In the records below, the lines from the one with "454.52 | | |" through the last are to be printed exactly, and nothing else.

-------- Entries provided --------

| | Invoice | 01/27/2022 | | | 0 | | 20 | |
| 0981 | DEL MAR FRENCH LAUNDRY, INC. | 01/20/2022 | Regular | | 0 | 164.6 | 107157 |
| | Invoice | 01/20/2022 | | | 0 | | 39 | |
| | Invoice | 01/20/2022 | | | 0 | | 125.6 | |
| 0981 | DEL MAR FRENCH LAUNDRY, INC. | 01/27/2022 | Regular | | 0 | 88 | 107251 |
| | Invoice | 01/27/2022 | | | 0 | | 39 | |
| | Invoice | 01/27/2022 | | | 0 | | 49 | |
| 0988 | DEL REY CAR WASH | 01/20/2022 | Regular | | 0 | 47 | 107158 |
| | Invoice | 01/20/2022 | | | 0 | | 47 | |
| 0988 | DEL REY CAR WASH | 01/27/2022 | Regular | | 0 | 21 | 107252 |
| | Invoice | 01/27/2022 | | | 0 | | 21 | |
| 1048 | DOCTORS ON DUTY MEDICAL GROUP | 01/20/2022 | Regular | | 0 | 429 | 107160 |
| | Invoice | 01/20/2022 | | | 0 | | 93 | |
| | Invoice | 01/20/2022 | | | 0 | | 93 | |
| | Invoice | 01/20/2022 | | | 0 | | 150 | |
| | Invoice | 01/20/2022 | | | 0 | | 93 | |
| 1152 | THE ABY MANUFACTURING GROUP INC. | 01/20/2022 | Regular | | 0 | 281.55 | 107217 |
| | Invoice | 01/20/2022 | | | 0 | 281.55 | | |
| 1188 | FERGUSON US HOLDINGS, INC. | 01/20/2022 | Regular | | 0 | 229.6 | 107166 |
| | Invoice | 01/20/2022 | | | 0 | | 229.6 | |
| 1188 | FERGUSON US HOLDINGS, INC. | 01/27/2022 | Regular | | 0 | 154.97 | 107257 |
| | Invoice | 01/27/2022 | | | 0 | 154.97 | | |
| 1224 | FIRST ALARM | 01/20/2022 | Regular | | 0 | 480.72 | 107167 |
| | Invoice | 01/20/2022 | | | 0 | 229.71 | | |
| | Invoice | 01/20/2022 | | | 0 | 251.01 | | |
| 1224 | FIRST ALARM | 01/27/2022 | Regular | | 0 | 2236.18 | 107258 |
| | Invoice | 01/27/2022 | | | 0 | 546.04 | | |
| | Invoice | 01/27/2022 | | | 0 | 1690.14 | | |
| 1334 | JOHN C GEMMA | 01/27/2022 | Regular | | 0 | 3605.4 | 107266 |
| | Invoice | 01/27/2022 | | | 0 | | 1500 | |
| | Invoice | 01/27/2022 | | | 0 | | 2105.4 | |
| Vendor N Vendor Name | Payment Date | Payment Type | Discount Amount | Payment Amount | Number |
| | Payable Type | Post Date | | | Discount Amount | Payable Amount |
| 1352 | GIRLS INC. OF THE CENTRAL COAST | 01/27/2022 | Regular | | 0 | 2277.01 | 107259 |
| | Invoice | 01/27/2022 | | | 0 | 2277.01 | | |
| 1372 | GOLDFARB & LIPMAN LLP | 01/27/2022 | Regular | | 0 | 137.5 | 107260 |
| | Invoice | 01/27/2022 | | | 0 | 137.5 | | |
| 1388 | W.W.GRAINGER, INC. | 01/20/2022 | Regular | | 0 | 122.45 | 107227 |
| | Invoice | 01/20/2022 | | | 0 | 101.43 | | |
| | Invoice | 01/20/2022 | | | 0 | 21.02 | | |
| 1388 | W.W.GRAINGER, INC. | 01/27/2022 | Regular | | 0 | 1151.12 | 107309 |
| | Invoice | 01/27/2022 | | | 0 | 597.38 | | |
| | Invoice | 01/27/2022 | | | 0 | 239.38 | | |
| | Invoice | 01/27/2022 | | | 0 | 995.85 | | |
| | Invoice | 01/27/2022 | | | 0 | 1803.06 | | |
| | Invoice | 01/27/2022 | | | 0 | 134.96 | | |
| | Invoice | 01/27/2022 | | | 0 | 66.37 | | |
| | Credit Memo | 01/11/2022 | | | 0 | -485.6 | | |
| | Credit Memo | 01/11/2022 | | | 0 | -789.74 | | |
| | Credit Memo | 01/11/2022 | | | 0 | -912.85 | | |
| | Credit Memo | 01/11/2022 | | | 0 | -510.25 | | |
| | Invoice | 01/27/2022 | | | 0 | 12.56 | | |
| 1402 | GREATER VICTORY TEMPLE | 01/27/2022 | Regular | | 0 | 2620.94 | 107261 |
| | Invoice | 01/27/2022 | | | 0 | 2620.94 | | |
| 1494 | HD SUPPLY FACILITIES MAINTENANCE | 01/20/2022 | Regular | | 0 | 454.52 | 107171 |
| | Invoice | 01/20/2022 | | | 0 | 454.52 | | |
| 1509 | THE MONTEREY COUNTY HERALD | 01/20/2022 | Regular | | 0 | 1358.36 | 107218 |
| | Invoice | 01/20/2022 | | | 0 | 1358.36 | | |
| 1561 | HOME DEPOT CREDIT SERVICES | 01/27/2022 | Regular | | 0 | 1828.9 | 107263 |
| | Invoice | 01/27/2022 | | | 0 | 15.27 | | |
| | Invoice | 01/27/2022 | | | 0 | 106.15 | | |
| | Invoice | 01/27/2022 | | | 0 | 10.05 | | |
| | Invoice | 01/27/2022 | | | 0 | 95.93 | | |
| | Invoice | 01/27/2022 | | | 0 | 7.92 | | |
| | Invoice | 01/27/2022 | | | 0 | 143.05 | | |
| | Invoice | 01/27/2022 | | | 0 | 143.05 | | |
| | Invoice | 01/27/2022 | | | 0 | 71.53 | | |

--------

**Response to the exercise**
| | Invoice | 01/20/2022 | | | 0 | 454.52 | | |
| 1509 | THE MONTEREY COUNTY HERALD | 01/20/2022 | Regular | | 0 | 1358.36 | 107218 |
| | Invoice | 01/20/2022 | | | 0 | 1358.36 | | |
| 1561 | HOME DEPOT CREDIT SERVICES | 01/27/2022 | Regular | | 0 | 1828.9 | 107263 |
| | Invoice | 01/27/2022 | | | 0 | 15.27 | | |
| | Invoice | 01/27/2022 | | | 0 | 106.15 | | |
| | Invoice | 01/27/2022 | | | 0 | 10.05 | | |
| | Invoice | 01/27/2022 | | | 0 | 95.93 | | |
| | Invoice | 01/27/2022 | | | 0 | 7.92 | | |
| | Invoice | 01/27/2022 | | | 0 | 143.05 | | |
| | Invoice | 01/27/2022 | | | 0 | 143.05 | | |
| | Invoice | 01/27/2022 | | | 0 | 71.53 | | |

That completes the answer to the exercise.